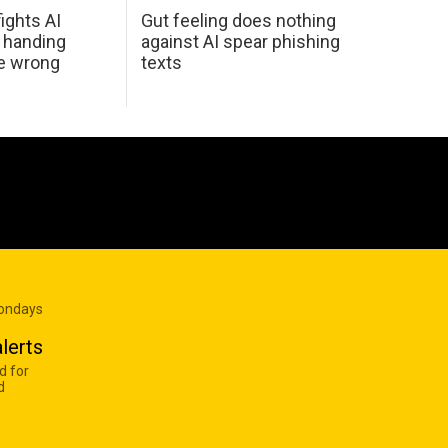
ights AI
Gut feeling does nothing
 handing
against AI spear phishing
he wrong
texts
Mondays
lerts
d for
d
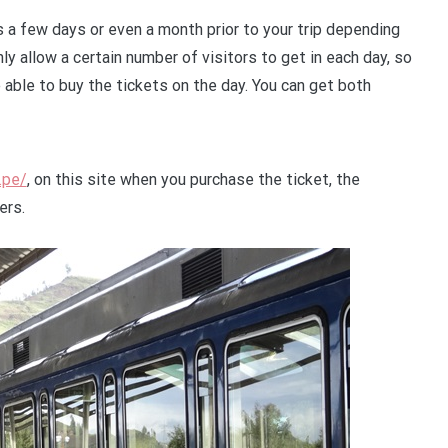
s a few days or even a month prior to your trip depending
ly allow a certain number of visitors to get in each day, so
able to buy the tickets on the day. You can get both
.pe/
, on this site when you purchase the ticket, the
ers.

What the exercise asks: Leave out all images, then reproduce the entries above exactly.

Response for this exercise:
ights AI
Gut feeling does nothing
 handing
against AI spear phishing
he wrong
texts
Mondays
lerts
d for
d
s a few days or even a month prior to your trip depending
ly allow a certain number of visitors to get in each day, so
able to buy the tickets on the day. You can get both
.pe/
, on this site when you purchase the ticket, the
ers.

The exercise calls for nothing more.